My json.loads(raw) fails when the LLM returns markdown-wrapped JSON. Frameworks use Pydantic to validate tool calls, retry on parse errors, and provide clear error messages.

4. Token Counting and Cost Tracking (Observability)

I manually track tokens with OpenTelemetry. Frameworks do this automatically and can enforce budget limits ("stop if cost exceeds $5").

5. Retry and Error Recovery (Resilience)

My agent fails on LLM errors. Frameworks retry with exponential backoff, switch to fallback models, or degrade gracefully.

When Custom is Still Better

Despite all these benefits, my custom approach excels in specific scenarios:

1. Learning

Building from scratch taught me exactly how agents work. I understand the prompt engineering, the state transitions, the error cases. Frameworks abstract this away — you learn how to use the framework, not how agents actually function.

2. Full Control

My WebSocket streaming, approval buttons, and step-by-step UX are exactly what I envisioned. Frameworks impose structure — which is a feature until it's a limitation.

3. Minimal Dependencies

My requirements.txt has 3 LLM-related packages. LangChain pulls in 50+. For a portfolio project, dependency bloat matters.

4. Custom Approval Workflows

My agent has Approve, Revise, Skip, and Exit buttons. Frameworks make multi-option approval harder — they're designed for binary yes/no or fully autonomous agents.

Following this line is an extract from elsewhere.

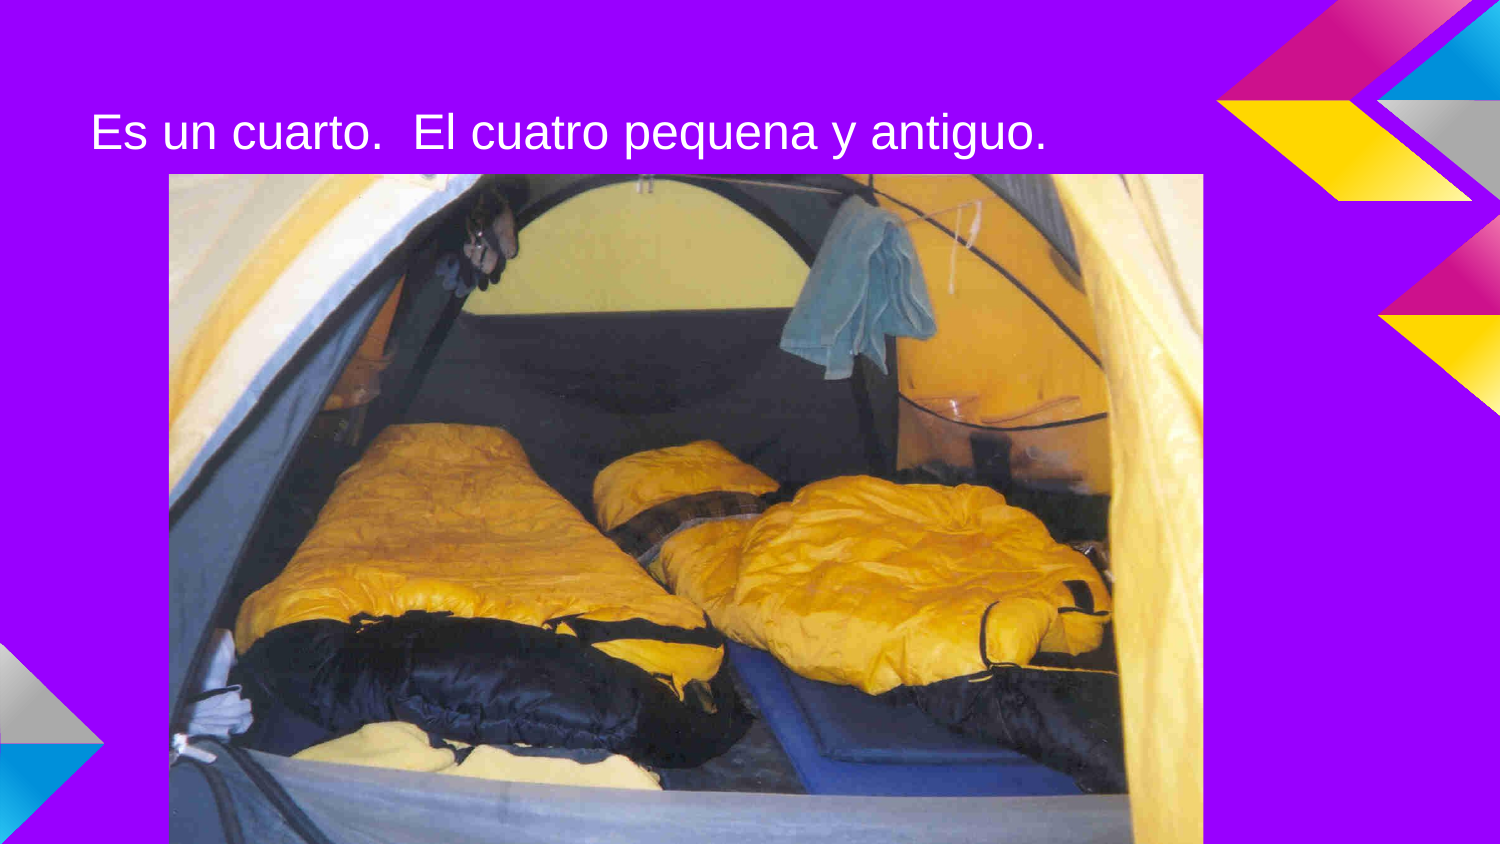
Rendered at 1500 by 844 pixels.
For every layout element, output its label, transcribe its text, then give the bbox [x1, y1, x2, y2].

The Verdict: Which Should You Use?

Scenario	Recommendation	Why
Learning how agents work	Custom	Understand the internals before using abstractions
Portfolio project	Custom	Shows you can build without leaning on frameworks
Production SQL agent	LlamaIndex	Best SQL support, context management, multi-step reasoning
General-purpose assistant	LangChain	Widest tool support, most integrations
Multi-agent collaboration	CrewAI or AutoGen	Built for agent teams, not single agents
Human-in-the-loop approval	AutoGen	Native support for iterative approval workflows
Startup MVP	LangChain	Move fast, use pre-built integrations, refactor later
Regulated industry (finance, healthcare)	Custom or LlamaIndex	Full audit trail, no black-box framework magic

What I'd Do Differently

If I were rebuilding my Data Agent today with production requirements:

Start custom to learn the patterns and identify the pain points
Add LlamaIndex for state management and SQL optimization
Keep custom prompt engineering and guardrails (frameworks don't understand your domain)
Use framework memory for persistence (no need to reinvent Redis integration)
Keep custom UX (my approval buttons, step-by-step UI)

In other words: use frameworks for infrastructure (memory, tool validation, token management), but keep control over the agent loop and user experience.

Conclusion

Frameworks aren't magic. They're opinionated solutions to common problems:

LangChain: Swiss Army knife for general-purpose agents
LlamaIndex: Scalpel for data retrieval and SQL agents
CrewAI: Multi-agent collaboration platform
AutoGen: Human-in-the-loop conversational agents

My custom Data Agent taught me when frameworks help and when they hinder. For learning and portfolio work, custom wins. For production at scale, frameworks handle the infrastructure so you can focus on domain logic.

The best approach? Build it custom first, identify the pain points, then reach for a framework that solves those specific problems. Don't start with LangChain because everyone else uses it — start with understanding what your agent actually needs.